Toronto, Canada Community Manager
I started hosting in March. I'm excited about the response. I'm almost booked through October! Although that's great news, I'm a bit unsure about all of the things I need to do to "stay excited"! I'd really appreciate any tips about how to make me stay in love with hosting! I've read several posts from hosts that feel overwhelmed about the process and upset about how guests treat the properties. I just spent quite a bit of money upgrading my home and adding every amenity I could.
What do you wish you'd known from the beginning?
Hi @Stephanie2534, welcome to the Community Center! I was just wondering whether you have seen the replies here?
Thanks for the reminder. I've been so busy putting in some upgrades to the property that I haven't had time to come back to the community. This morning, my second guest arrives. It's his birthday, so I got a friend who makes excellent treats to make a birthday box of cookies for him.
It doesn’t look like you are booked anywhere near through October - did you get quite a few cancellations? If so, you might want to revisit your cancellation policy.
Well...for me...after only three weeks or so advertising, I consider me significantly booked through October. Perhaps that's what I should have indicated. I wasn't stating that I was totally booked up...only that I was "almost" booked.
As a brand new host, that's probably all I should have right now as I work out a "strategic" plan for how I am going to manage the properties. By the way, have you created a working strategic plan for your property that includes promotion, maintenance, etc.
@Stephanie2534 Creating a strategic plan is a good idea. What I did was ramp up over time. I had a management company manage my place the first couple of years, with me taking Airbnb for the billing and guest communications, and the management company doing all the maintenance, cleaner scheduling, and all the rest of the guest management from other platforms. I learned absolutely everything from them, from what type of beds to get, to how to provide proper documents for guest rules, welcome instructions, etc., to how to handle problem guests.
Through the management company during those years, I got to know the various maintenance, A/C, plumbing, appliance, and electrician companies in the area. I got to know and reward my excellent cleaners, which I quickly learned is of the utmost importance. Eventually, I felt confident enough to take over all the platforms on my own.
As far as strategy, for me it was formulated organically over time. I purchased and made a list of household items, and a maintenance schedule for when the various items would need to be serviced and likely replaced. I kept a very close eye on the competition to make sure my prices, quality and presentation were at least in line with the others, and tried to exceed their offerings where I could.
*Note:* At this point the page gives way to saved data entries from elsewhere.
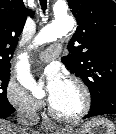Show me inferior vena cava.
Listing matches in <instances>:
<instances>
[{"label": "inferior vena cava", "mask_w": 116, "mask_h": 134, "mask_svg": "<svg viewBox=\"0 0 116 134\" xmlns=\"http://www.w3.org/2000/svg\"><path fill=\"white\" fill-rule=\"evenodd\" d=\"M17 121L19 127L17 128L19 134H27V131L38 122V115L34 108H26L18 111Z\"/></svg>", "instance_id": "inferior-vena-cava-1"}]
</instances>
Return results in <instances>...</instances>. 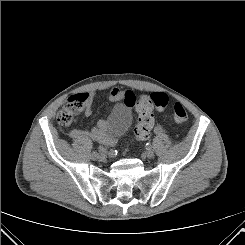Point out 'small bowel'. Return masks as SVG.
<instances>
[{
	"instance_id": "c3829d8e",
	"label": "small bowel",
	"mask_w": 245,
	"mask_h": 245,
	"mask_svg": "<svg viewBox=\"0 0 245 245\" xmlns=\"http://www.w3.org/2000/svg\"><path fill=\"white\" fill-rule=\"evenodd\" d=\"M105 97L111 102L123 101L125 106L129 110H132L136 104V95L132 90H122L116 87L111 89V91L106 94ZM85 113L87 115L91 113V109L89 106L86 108ZM68 134L71 138L74 139L88 137L99 143H112L114 141V139H112L106 133L101 122H99L97 126L92 128L91 130L72 129L68 132Z\"/></svg>"
}]
</instances>
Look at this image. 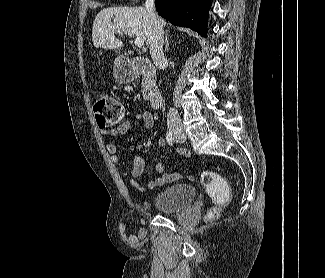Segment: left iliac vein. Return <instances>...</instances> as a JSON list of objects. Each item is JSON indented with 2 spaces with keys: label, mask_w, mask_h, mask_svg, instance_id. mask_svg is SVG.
<instances>
[{
  "label": "left iliac vein",
  "mask_w": 325,
  "mask_h": 278,
  "mask_svg": "<svg viewBox=\"0 0 325 278\" xmlns=\"http://www.w3.org/2000/svg\"><path fill=\"white\" fill-rule=\"evenodd\" d=\"M175 140H176V142H179V143L185 142L186 136L185 135H183L181 137L175 136Z\"/></svg>",
  "instance_id": "4c4485c4"
}]
</instances>
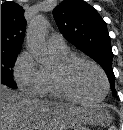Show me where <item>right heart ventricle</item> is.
Segmentation results:
<instances>
[{
    "label": "right heart ventricle",
    "instance_id": "e07e8e85",
    "mask_svg": "<svg viewBox=\"0 0 123 130\" xmlns=\"http://www.w3.org/2000/svg\"><path fill=\"white\" fill-rule=\"evenodd\" d=\"M52 49V48H51ZM56 56L61 60L69 57L71 54L68 49L56 50L52 49ZM44 86L41 96H48L56 100H67V98L59 91L53 76V70L44 69Z\"/></svg>",
    "mask_w": 123,
    "mask_h": 130
}]
</instances>
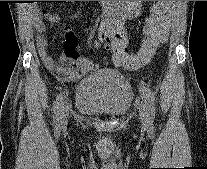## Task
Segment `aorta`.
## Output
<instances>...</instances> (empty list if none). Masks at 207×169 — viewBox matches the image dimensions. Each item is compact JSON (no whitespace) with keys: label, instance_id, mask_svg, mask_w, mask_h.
<instances>
[{"label":"aorta","instance_id":"aorta-1","mask_svg":"<svg viewBox=\"0 0 207 169\" xmlns=\"http://www.w3.org/2000/svg\"><path fill=\"white\" fill-rule=\"evenodd\" d=\"M133 1H109V9L112 12H126L125 9L131 6L133 4Z\"/></svg>","mask_w":207,"mask_h":169}]
</instances>
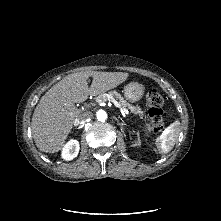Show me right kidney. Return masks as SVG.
<instances>
[{"instance_id":"ca27d5eb","label":"right kidney","mask_w":221,"mask_h":221,"mask_svg":"<svg viewBox=\"0 0 221 221\" xmlns=\"http://www.w3.org/2000/svg\"><path fill=\"white\" fill-rule=\"evenodd\" d=\"M79 149V142L77 140H70L62 150V158L66 161L74 159L77 157Z\"/></svg>"}]
</instances>
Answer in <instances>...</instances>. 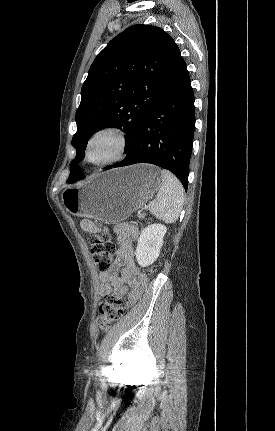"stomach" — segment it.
Returning <instances> with one entry per match:
<instances>
[{"mask_svg": "<svg viewBox=\"0 0 275 431\" xmlns=\"http://www.w3.org/2000/svg\"><path fill=\"white\" fill-rule=\"evenodd\" d=\"M162 184L160 169L137 164L97 175L62 192V204L74 216L115 223L144 206Z\"/></svg>", "mask_w": 275, "mask_h": 431, "instance_id": "1", "label": "stomach"}]
</instances>
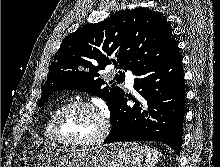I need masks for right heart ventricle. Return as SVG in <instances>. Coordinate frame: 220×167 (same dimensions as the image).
Masks as SVG:
<instances>
[{"instance_id": "1", "label": "right heart ventricle", "mask_w": 220, "mask_h": 167, "mask_svg": "<svg viewBox=\"0 0 220 167\" xmlns=\"http://www.w3.org/2000/svg\"><path fill=\"white\" fill-rule=\"evenodd\" d=\"M57 109H58V107L55 108V109L51 112V114L49 115L48 119L46 120V123H45V126H44V130H43L44 136H45L48 140H50V141H52V142H56V140H55V138H54V136H53V133H52V130H51V122H52V117H53V115H54V113H55V111H56Z\"/></svg>"}]
</instances>
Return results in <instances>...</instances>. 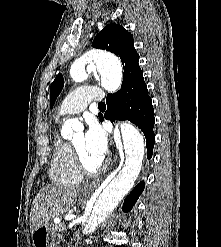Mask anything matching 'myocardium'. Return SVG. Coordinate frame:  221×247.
I'll return each mask as SVG.
<instances>
[{"instance_id": "myocardium-1", "label": "myocardium", "mask_w": 221, "mask_h": 247, "mask_svg": "<svg viewBox=\"0 0 221 247\" xmlns=\"http://www.w3.org/2000/svg\"><path fill=\"white\" fill-rule=\"evenodd\" d=\"M75 163L77 165L78 170L82 175L85 176H94L98 174L102 169L105 168L107 164V160L105 158H102L98 165H96L93 168H90L86 165L85 161L83 160L82 156L78 152L77 148L73 144V142L69 143Z\"/></svg>"}]
</instances>
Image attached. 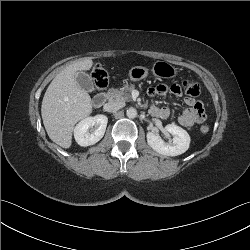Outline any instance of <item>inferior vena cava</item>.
<instances>
[{"mask_svg":"<svg viewBox=\"0 0 250 250\" xmlns=\"http://www.w3.org/2000/svg\"><path fill=\"white\" fill-rule=\"evenodd\" d=\"M124 107V103L122 102H110L105 104L104 110L107 112H115Z\"/></svg>","mask_w":250,"mask_h":250,"instance_id":"602c4592","label":"inferior vena cava"}]
</instances>
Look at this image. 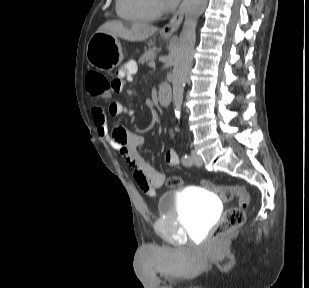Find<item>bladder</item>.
<instances>
[{
    "label": "bladder",
    "instance_id": "obj_1",
    "mask_svg": "<svg viewBox=\"0 0 309 288\" xmlns=\"http://www.w3.org/2000/svg\"><path fill=\"white\" fill-rule=\"evenodd\" d=\"M160 218H175L192 234H202L220 211L217 196L192 188L164 192L157 201Z\"/></svg>",
    "mask_w": 309,
    "mask_h": 288
}]
</instances>
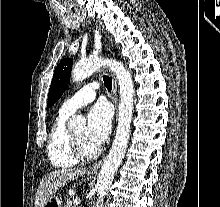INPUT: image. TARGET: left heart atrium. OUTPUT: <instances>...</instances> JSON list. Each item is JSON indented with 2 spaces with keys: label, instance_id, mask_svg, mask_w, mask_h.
I'll return each instance as SVG.
<instances>
[{
  "label": "left heart atrium",
  "instance_id": "39dd6f15",
  "mask_svg": "<svg viewBox=\"0 0 220 207\" xmlns=\"http://www.w3.org/2000/svg\"><path fill=\"white\" fill-rule=\"evenodd\" d=\"M111 121V109L105 102H98L90 109L87 115L85 136L96 148H99L108 138Z\"/></svg>",
  "mask_w": 220,
  "mask_h": 207
}]
</instances>
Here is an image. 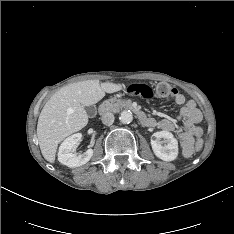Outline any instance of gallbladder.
Here are the masks:
<instances>
[{"instance_id": "obj_1", "label": "gallbladder", "mask_w": 234, "mask_h": 234, "mask_svg": "<svg viewBox=\"0 0 234 234\" xmlns=\"http://www.w3.org/2000/svg\"><path fill=\"white\" fill-rule=\"evenodd\" d=\"M85 110L89 116H93L96 112V109L94 106H86Z\"/></svg>"}]
</instances>
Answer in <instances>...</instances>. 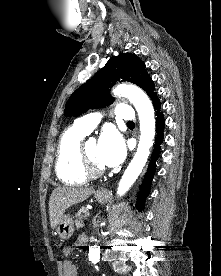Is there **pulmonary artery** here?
I'll use <instances>...</instances> for the list:
<instances>
[{
    "mask_svg": "<svg viewBox=\"0 0 221 276\" xmlns=\"http://www.w3.org/2000/svg\"><path fill=\"white\" fill-rule=\"evenodd\" d=\"M115 115L122 120L132 121L134 119L133 109L126 104H120L115 109ZM101 115L99 113H91L85 115L75 121L74 127L85 134H89L99 123Z\"/></svg>",
    "mask_w": 221,
    "mask_h": 276,
    "instance_id": "obj_1",
    "label": "pulmonary artery"
}]
</instances>
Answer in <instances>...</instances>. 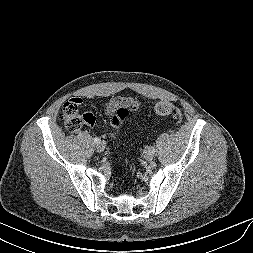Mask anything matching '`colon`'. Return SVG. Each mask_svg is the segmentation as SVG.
<instances>
[{"instance_id": "obj_1", "label": "colon", "mask_w": 253, "mask_h": 253, "mask_svg": "<svg viewBox=\"0 0 253 253\" xmlns=\"http://www.w3.org/2000/svg\"><path fill=\"white\" fill-rule=\"evenodd\" d=\"M82 101L79 98L68 100L62 108L61 120L64 122L67 130L71 132L78 131L83 125H93L95 117L92 113L82 110ZM153 111L159 116L174 114L178 121L182 119L181 111L171 102L166 100L158 101L153 106ZM129 109L121 106L116 110V114L112 118L114 127L113 134L116 135L121 123L128 117Z\"/></svg>"}]
</instances>
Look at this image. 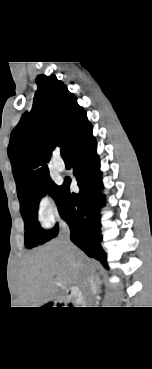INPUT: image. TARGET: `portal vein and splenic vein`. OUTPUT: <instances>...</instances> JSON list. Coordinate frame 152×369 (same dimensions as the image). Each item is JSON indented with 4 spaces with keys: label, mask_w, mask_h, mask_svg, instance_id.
I'll return each mask as SVG.
<instances>
[{
    "label": "portal vein and splenic vein",
    "mask_w": 152,
    "mask_h": 369,
    "mask_svg": "<svg viewBox=\"0 0 152 369\" xmlns=\"http://www.w3.org/2000/svg\"><path fill=\"white\" fill-rule=\"evenodd\" d=\"M61 284V281L60 280H57L56 281V285H60Z\"/></svg>",
    "instance_id": "portal-vein-and-splenic-vein-1"
}]
</instances>
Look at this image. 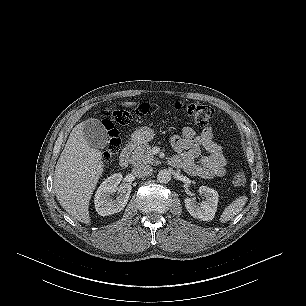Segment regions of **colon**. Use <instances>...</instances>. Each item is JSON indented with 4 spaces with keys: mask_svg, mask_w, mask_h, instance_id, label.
Masks as SVG:
<instances>
[{
    "mask_svg": "<svg viewBox=\"0 0 306 306\" xmlns=\"http://www.w3.org/2000/svg\"><path fill=\"white\" fill-rule=\"evenodd\" d=\"M175 109L184 115L189 120L197 125H205L215 119V111L212 107L197 104V103H177ZM145 113L144 108L138 109V114L143 115ZM105 119L103 125L108 134V141L102 153V159L105 163H108L113 158L120 146L119 132L115 127V123L121 125H127L131 122V114L123 108L107 109L104 112ZM246 182V176L243 171H238L234 175L233 183L236 186H242Z\"/></svg>",
    "mask_w": 306,
    "mask_h": 306,
    "instance_id": "1",
    "label": "colon"
}]
</instances>
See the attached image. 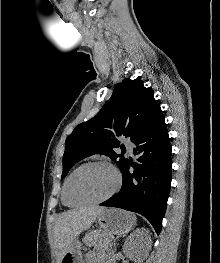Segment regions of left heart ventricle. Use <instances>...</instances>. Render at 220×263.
<instances>
[{
	"mask_svg": "<svg viewBox=\"0 0 220 263\" xmlns=\"http://www.w3.org/2000/svg\"><path fill=\"white\" fill-rule=\"evenodd\" d=\"M115 185V175L106 166L94 165L79 171L69 187L71 201L79 203L105 196Z\"/></svg>",
	"mask_w": 220,
	"mask_h": 263,
	"instance_id": "left-heart-ventricle-1",
	"label": "left heart ventricle"
}]
</instances>
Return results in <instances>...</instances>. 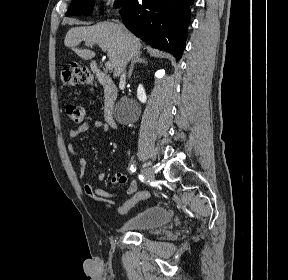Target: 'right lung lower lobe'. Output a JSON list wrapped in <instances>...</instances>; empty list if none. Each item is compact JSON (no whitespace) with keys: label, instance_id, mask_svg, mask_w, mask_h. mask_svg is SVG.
Here are the masks:
<instances>
[{"label":"right lung lower lobe","instance_id":"1","mask_svg":"<svg viewBox=\"0 0 288 280\" xmlns=\"http://www.w3.org/2000/svg\"><path fill=\"white\" fill-rule=\"evenodd\" d=\"M191 1L124 0L120 14L133 34L178 61L185 49Z\"/></svg>","mask_w":288,"mask_h":280}]
</instances>
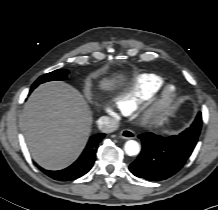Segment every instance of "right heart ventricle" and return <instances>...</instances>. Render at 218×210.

I studied my property and area using AirDNA, which is an excellent source for determining occupancy, RevPAR, ADR, etc. I created spreadsheets to keep track of every guest, with associated stay dates, payouts, expenses and taxes. I prepared templates for guest communications, which with only 2 properties I modify and send out manually.
I never had a formal business plan, but I think it would be a great idea to have one, especially if you plan to scale out into additional properties.
I didn’t know how to do any of this when I purchased my first property. Some knowledge comes from doing, and you’ll run into many situations you didn’t plan for. Luckily, there are lots of resources with thousands of other hosts to learn from. I especially learned a good amount from this forum, which saved me from learning many lessons the hard way.
@Stephanie2534 Be positive. The few bad experiences come here - The many excellent stays are never mentioned!
Your booking successs is great but I do wonder if you are too cheap?
Thanks so much! That's encouraging!
I thought about raising my prices, but I wanted to get through a couple of months of hosting first. I compared my prices to the places around me and I do see some that are priced higher.
I think I'd really like to get some great reviews before raising the prices. What do you think?
@Stephanie2534 I believe, with no data, that a newbie host needs to be 5-10% cheaper than those with good reviews so the people will take the risk of booking with them. As such your plan feels very sensible to me.